Work to be completed: Lines after the one containing "The shower caddies" are to be omitted; print exactly each line from the start of the records up to and including it.

Task material:
******

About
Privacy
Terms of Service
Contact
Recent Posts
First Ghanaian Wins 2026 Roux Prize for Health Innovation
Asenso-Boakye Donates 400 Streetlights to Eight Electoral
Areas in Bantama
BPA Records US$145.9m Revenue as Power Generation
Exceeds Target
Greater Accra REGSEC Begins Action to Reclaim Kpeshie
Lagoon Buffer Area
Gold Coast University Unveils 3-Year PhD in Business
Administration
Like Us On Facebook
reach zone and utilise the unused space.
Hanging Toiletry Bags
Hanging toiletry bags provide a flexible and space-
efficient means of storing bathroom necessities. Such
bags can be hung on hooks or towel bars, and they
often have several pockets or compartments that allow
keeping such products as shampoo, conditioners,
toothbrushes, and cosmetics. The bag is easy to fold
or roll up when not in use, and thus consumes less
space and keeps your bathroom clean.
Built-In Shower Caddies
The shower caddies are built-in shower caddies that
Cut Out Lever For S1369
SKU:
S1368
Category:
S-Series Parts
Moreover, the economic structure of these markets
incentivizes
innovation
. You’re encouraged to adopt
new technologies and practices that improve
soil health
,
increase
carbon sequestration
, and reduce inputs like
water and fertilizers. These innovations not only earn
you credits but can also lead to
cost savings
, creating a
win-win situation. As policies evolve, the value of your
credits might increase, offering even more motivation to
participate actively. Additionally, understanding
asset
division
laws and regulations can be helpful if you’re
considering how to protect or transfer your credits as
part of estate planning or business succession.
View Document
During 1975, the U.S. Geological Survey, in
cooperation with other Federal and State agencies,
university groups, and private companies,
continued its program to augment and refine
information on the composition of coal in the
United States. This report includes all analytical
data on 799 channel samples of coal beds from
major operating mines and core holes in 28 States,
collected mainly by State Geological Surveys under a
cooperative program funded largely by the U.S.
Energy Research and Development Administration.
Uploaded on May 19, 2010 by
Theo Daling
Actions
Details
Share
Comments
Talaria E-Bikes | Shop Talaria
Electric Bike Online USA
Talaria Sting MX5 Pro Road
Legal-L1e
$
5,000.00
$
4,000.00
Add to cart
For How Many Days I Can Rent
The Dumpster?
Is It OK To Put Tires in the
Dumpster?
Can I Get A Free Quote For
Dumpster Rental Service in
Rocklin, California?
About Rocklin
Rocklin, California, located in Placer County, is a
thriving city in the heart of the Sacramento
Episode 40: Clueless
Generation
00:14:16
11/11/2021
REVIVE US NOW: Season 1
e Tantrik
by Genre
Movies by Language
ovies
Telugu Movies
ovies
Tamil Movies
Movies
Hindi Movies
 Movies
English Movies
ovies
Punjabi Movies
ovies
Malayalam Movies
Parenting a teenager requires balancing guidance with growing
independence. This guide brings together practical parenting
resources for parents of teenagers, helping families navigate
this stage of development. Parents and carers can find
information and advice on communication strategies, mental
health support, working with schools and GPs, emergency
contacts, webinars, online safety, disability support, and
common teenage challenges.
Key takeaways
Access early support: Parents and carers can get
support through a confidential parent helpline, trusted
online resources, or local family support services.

******

Answer for this exercise:
About
Privacy
Terms of Service
Contact
Recent Posts
First Ghanaian Wins 2026 Roux Prize for Health Innovation
Asenso-Boakye Donates 400 Streetlights to Eight Electoral
Areas in Bantama
BPA Records US$145.9m Revenue as Power Generation
Exceeds Target
Greater Accra REGSEC Begins Action to Reclaim Kpeshie
Lagoon Buffer Area
Gold Coast University Unveils 3-Year PhD in Business
Administration
Like Us On Facebook
reach zone and utilise the unused space.
Hanging Toiletry Bags
Hanging toiletry bags provide a flexible and space-
efficient means of storing bathroom necessities. Such
bags can be hung on hooks or towel bars, and they
often have several pockets or compartments that allow
keeping such products as shampoo, conditioners,
toothbrushes, and cosmetics. The bag is easy to fold
or roll up when not in use, and thus consumes less
space and keeps your bathroom clean.
Built-In Shower Caddies
The shower caddies are built-in shower caddies that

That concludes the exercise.